● What you are asked to do
Each of the entries below is to be written out exactly, and the images skipped.
- - - - -
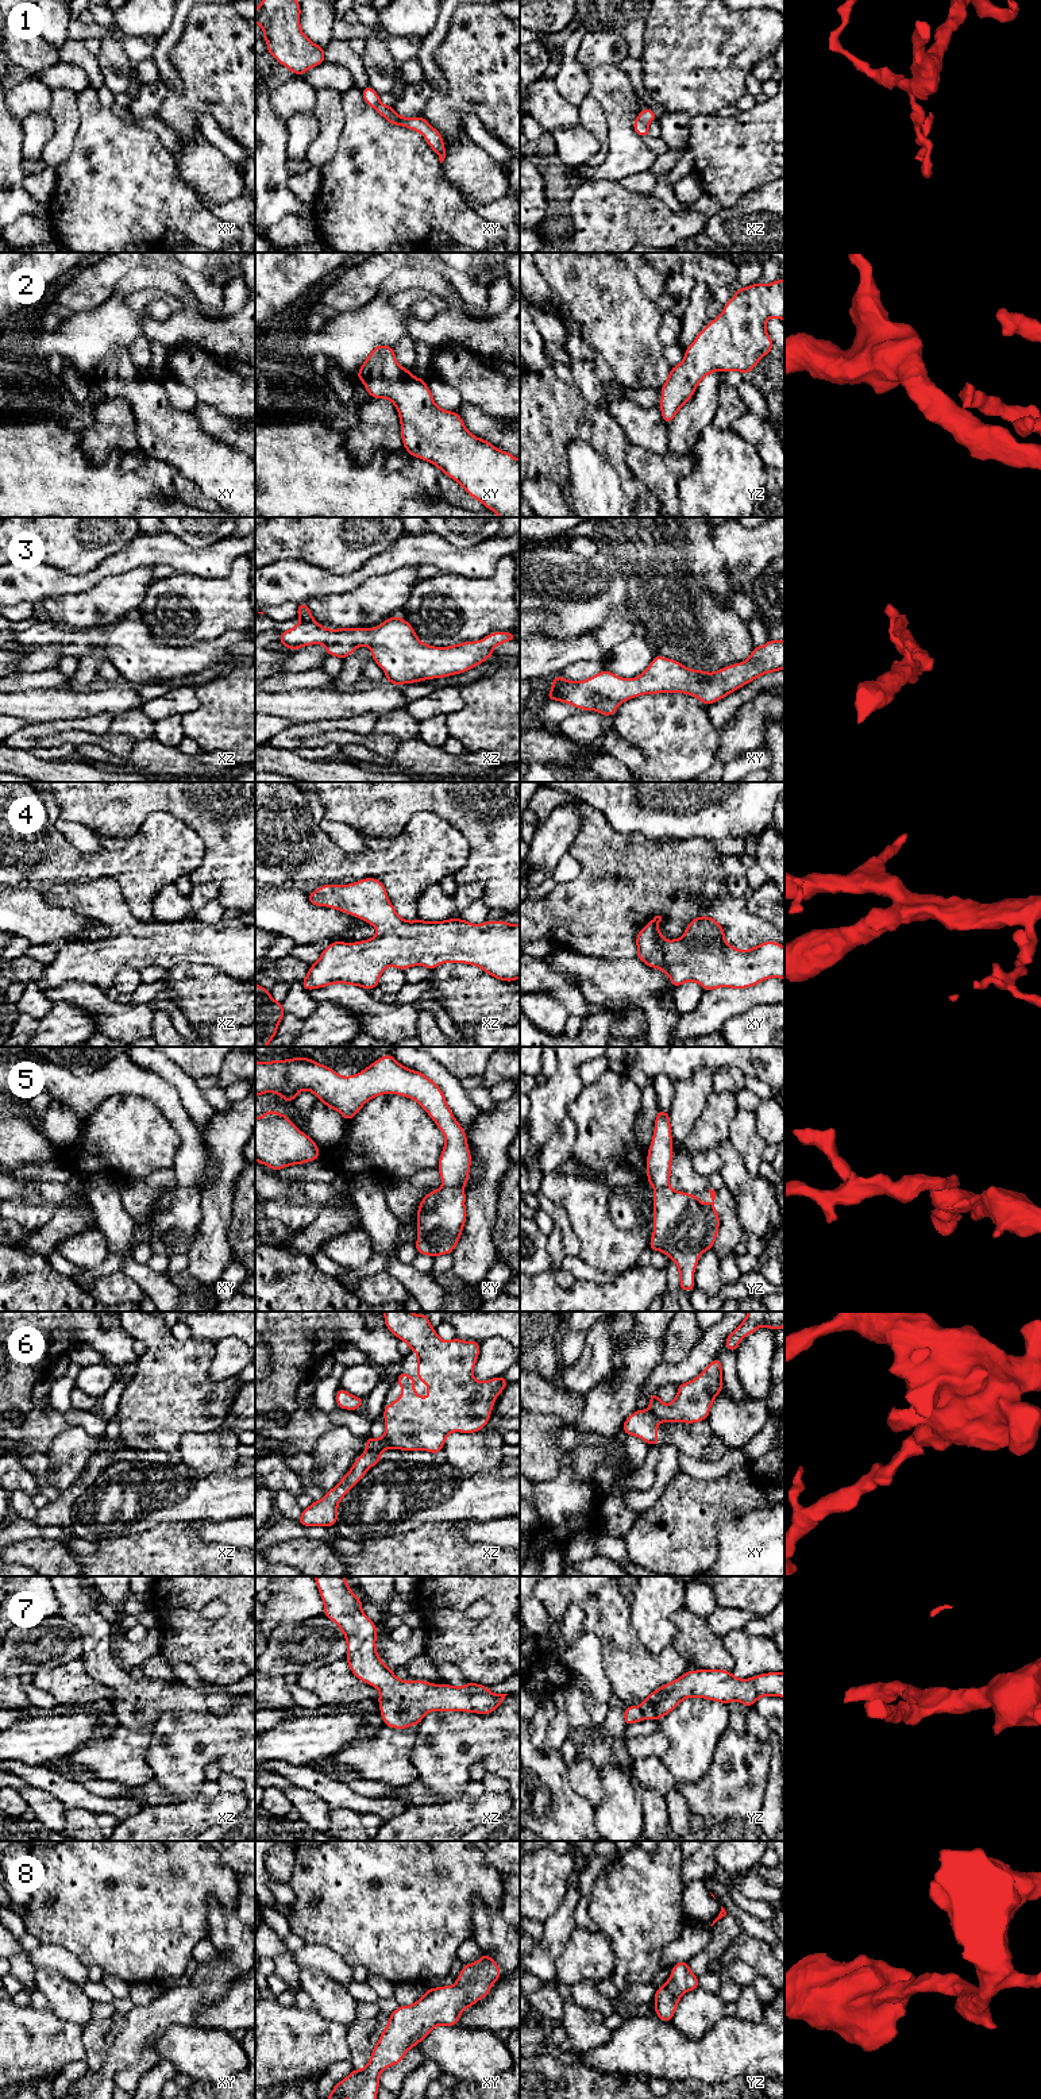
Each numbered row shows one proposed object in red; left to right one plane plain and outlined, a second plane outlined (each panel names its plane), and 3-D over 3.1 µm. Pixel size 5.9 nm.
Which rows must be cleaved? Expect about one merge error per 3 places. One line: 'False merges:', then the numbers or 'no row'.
False merges: 1, 5, 6

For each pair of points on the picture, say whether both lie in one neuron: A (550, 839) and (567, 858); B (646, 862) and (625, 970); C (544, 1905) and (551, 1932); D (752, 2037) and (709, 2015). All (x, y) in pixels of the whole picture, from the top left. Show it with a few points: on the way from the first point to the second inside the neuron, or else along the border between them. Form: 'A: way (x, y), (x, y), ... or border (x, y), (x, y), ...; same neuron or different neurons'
A: border (569, 850), (562, 855), (550, 877); different neurons
B: border (597, 955), (608, 958), (635, 956); different neurons
C: border (566, 1891), (559, 1906), (542, 1922); different neurons
D: border (725, 2017), (701, 2037), (694, 2038); different neurons

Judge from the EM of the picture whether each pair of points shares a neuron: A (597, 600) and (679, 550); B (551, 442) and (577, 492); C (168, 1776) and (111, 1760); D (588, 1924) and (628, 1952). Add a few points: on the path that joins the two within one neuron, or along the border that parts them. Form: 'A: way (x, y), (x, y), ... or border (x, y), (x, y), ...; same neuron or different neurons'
A: border (606, 555), (619, 565), (632, 613); different neurons
B: border (567, 447), (569, 485), (566, 489); different neurons
C: border (151, 1740), (146, 1753), (146, 1763), (154, 1778); different neurons
D: border (588, 1901), (588, 1913), (600, 1930); different neurons

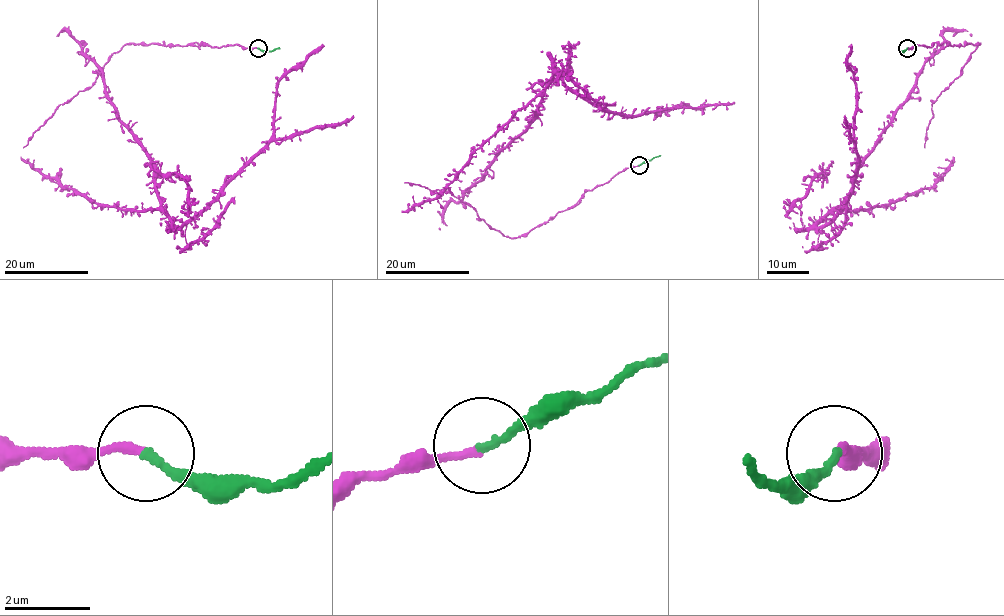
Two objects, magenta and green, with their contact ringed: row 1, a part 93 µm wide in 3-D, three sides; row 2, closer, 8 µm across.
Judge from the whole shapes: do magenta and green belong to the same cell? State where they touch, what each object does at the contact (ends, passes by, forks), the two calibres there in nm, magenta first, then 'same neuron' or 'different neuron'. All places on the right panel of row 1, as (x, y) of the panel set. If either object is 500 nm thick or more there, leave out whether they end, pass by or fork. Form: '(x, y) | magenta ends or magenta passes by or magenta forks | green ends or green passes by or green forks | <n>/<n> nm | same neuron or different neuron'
(907, 48) | magenta ends | green ends | 180/180 nm | same neuron

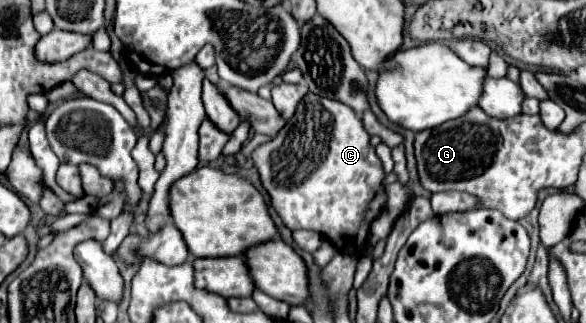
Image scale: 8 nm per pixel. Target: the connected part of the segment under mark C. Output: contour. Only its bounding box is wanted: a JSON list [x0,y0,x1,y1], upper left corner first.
[251,94,387,258]

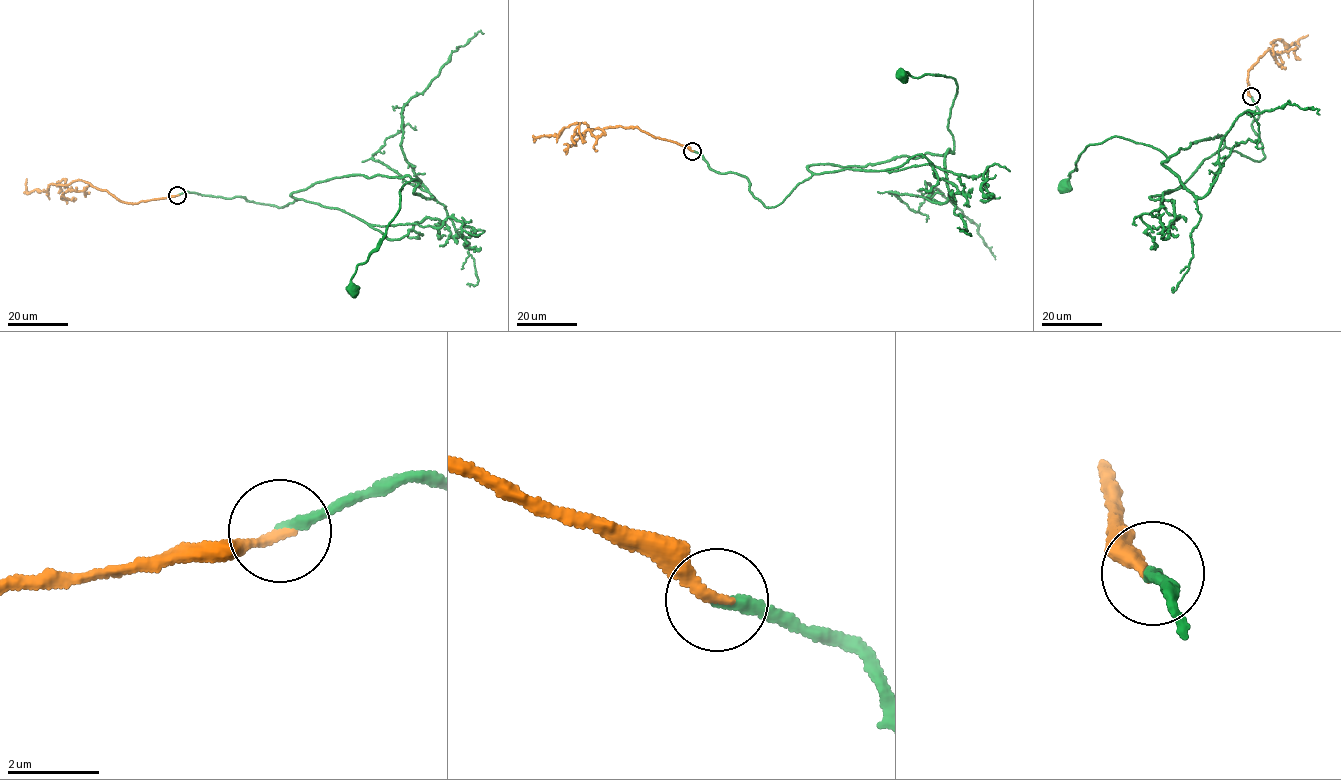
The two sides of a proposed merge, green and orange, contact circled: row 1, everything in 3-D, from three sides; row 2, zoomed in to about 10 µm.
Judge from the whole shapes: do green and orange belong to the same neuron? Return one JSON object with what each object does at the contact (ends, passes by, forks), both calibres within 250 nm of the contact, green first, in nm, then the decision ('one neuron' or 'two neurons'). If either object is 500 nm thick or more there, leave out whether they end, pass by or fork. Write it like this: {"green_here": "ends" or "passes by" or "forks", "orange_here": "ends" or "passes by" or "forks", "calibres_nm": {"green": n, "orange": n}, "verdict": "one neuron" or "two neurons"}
{"green_here": "ends", "orange_here": "ends", "calibres_nm": {"green": 240, "orange": 240}, "verdict": "one neuron"}

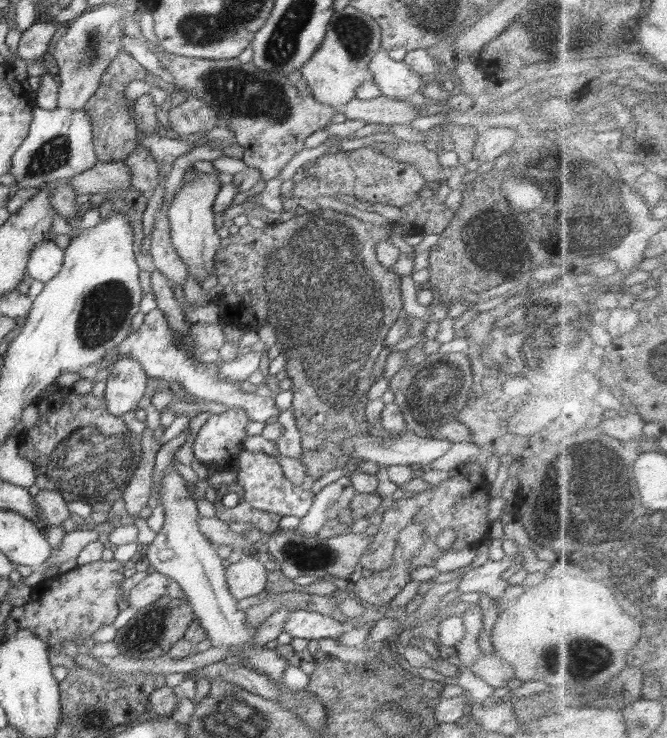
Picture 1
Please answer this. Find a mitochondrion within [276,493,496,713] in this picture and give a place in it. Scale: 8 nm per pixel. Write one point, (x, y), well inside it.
(310, 556)

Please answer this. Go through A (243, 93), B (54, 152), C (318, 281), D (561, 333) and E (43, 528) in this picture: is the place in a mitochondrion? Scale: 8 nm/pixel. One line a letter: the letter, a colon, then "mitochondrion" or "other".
A: mitochondrion
B: mitochondrion
C: mitochondrion
D: mitochondrion
E: other

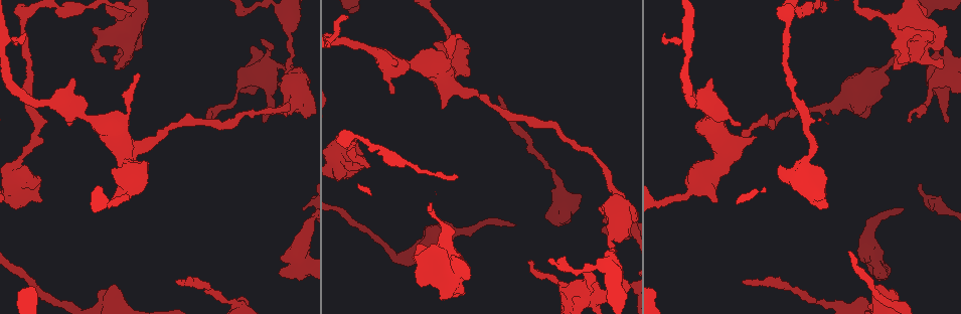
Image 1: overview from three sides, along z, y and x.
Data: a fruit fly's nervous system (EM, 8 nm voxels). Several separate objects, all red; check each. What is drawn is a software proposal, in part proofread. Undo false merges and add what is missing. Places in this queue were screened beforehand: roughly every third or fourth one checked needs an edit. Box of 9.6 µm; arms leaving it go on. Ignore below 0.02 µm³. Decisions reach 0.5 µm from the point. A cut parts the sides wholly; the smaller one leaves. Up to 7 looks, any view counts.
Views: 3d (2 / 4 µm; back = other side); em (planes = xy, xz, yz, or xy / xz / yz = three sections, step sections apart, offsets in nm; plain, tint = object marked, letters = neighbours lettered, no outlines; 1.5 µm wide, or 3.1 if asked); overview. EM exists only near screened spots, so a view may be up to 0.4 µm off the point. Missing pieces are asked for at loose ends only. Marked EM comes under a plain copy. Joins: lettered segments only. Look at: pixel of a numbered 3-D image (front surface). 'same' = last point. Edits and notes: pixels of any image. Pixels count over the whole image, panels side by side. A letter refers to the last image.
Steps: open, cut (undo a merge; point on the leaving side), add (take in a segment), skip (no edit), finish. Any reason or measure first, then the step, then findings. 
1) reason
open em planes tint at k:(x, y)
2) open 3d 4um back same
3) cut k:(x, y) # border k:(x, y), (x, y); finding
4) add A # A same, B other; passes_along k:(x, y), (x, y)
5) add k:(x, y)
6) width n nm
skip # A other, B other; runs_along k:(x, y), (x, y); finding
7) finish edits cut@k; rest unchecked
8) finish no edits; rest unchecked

branch stops here
open em planes letters at 1:(262, 40)

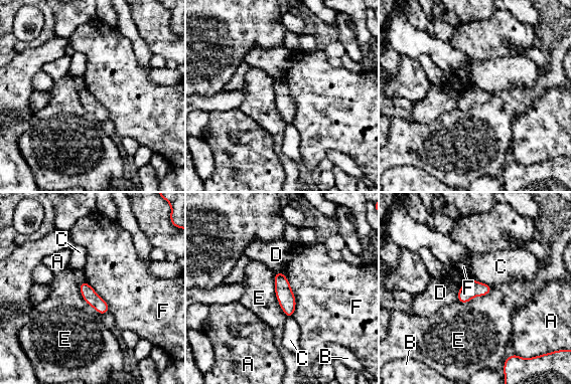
- - - - -
● Result
Each numbered row shows one proposed object in red; left to right one plane plain and outlined, a second plane outlined (each panel names its plane), and 3-D over 3.1 µm. Pixel size 5.9 nm.
Which rows must be cleaved? Expect about one merge error per 3 places. One line: 'False merges:', then the numbers or 'no row'.
False merges: 1, 5, 6

For each pair of points on the picture, say whether both lie in one neuron: A (550, 839) and (567, 858); B (646, 862) and (625, 970); C (544, 1905) and (551, 1932); D (752, 2037) and (709, 2015). All (x, y) in pixels of the whole picture, from the top left. Show it with a few points: on the way from the first point to the second inside the neuron, or else along the border between them. Form: 'A: way (x, y), (x, y), ... or border (x, y), (x, y), ...; same neuron or different neurons'
A: border (569, 850), (562, 855), (550, 877); different neurons
B: border (597, 955), (608, 958), (635, 956); different neurons
C: border (566, 1891), (559, 1906), (542, 1922); different neurons
D: border (725, 2017), (701, 2037), (694, 2038); different neurons

Judge from the EM of the picture whether each pair of points shares a neuron: A (597, 600) and (679, 550); B (551, 442) and (577, 492); C (168, 1776) and (111, 1760); D (588, 1924) and (628, 1952). Add a few points: on the path that joins the two within one neuron, or along the border that parts them. Form: 'A: way (x, y), (x, y), ... or border (x, y), (x, y), ...; same neuron or different neurons'
A: border (606, 555), (619, 565), (632, 613); different neurons
B: border (567, 447), (569, 485), (566, 489); different neurons
C: border (151, 1740), (146, 1753), (146, 1763), (154, 1778); different neurons
D: border (588, 1901), (588, 1913), (600, 1930); different neurons

Two objects, magenta and green, with their contact ringed: row 1, a part 93 µm wide in 3-D, three sides; row 2, closer, 8 µm across.
Judge from the whole shapes: do magenta and green belong to the same cell? State where they touch, what each object does at the contact (ends, passes by, forks), the two calibres there in nm, magenta first, then 'same neuron' or 'different neuron'. All places on the right panel of row 1, as (x, y) of the panel set. If either object is 500 nm thick or more there, leave out whether they end, pass by or fork. Form: '(x, y) | magenta ends or magenta passes by or magenta forks | green ends or green passes by or green forks | <n>/<n> nm | same neuron or different neuron'
(907, 48) | magenta ends | green ends | 180/180 nm | same neuron

Image scale: 8 nm per pixel. Target: the connected part of the segment under mark C. Output: contour. Only its bounding box is wanted: a JSON list [x0,y0,x1,y1], upper left corner first.
[251,94,387,258]

The two sides of a proposed merge, green and orange, contact circled: row 1, everything in 3-D, from three sides; row 2, zoomed in to about 10 µm.
Judge from the whole shapes: do green and orange belong to the same neuron? Return one JSON object with what each object does at the contact (ends, passes by, forks), both calibres within 250 nm of the contact, green first, in nm, then the decision ('one neuron' or 'two neurons'). If either object is 500 nm thick or more there, leave out whether they end, pass by or fork. Write it like this: {"green_here": "ends" or "passes by" or "forks", "orange_here": "ends" or "passes by" or "forks", "calibres_nm": {"green": n, "orange": n}, "verdict": "one neuron" or "two neurons"}
{"green_here": "ends", "orange_here": "ends", "calibres_nm": {"green": 240, "orange": 240}, "verdict": "one neuron"}

Picture 1
Please answer this. Find a mitochondrion within [276,493,496,713] in this picture and give a place in it. Scale: 8 nm per pixel. Write one point, (x, y), well inside it.
(310, 556)

Please answer this. Go through A (243, 93), B (54, 152), C (318, 281), D (561, 333) and E (43, 528) in this picture: is the place in a mitochondrion? Scale: 8 nm/pixel. One line a letter: the letter, a colon, then "mitochondrion" or "other".
A: mitochondrion
B: mitochondrion
C: mitochondrion
D: mitochondrion
E: other

Image 1: overview from three sides, along z, y and x.
Data: a fruit fly's nervous system (EM, 8 nm voxels). Several separate objects, all red; check each. What is drawn is a software proposal, in part proofread. Undo false merges and add what is missing. Places in this queue were screened beforehand: roughly every third or fourth one checked needs an edit. Box of 9.6 µm; arms leaving it go on. Ignore below 0.02 µm³. Decisions reach 0.5 µm from the point. A cut parts the sides wholly; the smaller one leaves. Up to 7 looks, any view counts.
Views: 3d (2 / 4 µm; back = other side); em (planes = xy, xz, yz, or xy / xz / yz = three sections, step sections apart, offsets in nm; plain, tint = object marked, letters = neighbours lettered, no outlines; 1.5 µm wide, or 3.1 if asked); overview. EM exists only near screened spots, so a view may be up to 0.4 µm off the point. Missing pieces are asked for at loose ends only. Marked EM comes under a plain copy. Joins: lettered segments only. Look at: pixel of a numbered 3-D image (front surface). 'same' = last point. Edits and notes: pixels of any image. Pixels count over the whole image, panels side by side. A letter refers to the last image.
Steps: open, cut (undo a merge; point on the leaving side), add (take in a segment), skip (no edit), finish. Any reason or measure first, then the step, then findings. 
1) reason
open em planes tint at k:(x, y)
2) open 3d 4um back same
3) cut k:(x, y) # border k:(x, y), (x, y); finding
4) add A # A same, B other; passes_along k:(x, y), (x, y)
5) add k:(x, y)
6) width n nm
skip # A other, B other; runs_along k:(x, y), (x, y); finding
7) finish edits cut@k; rest unchecked
8) finish no edits; rest unchecked

branch stops here
open em planes letters at 1:(262, 40)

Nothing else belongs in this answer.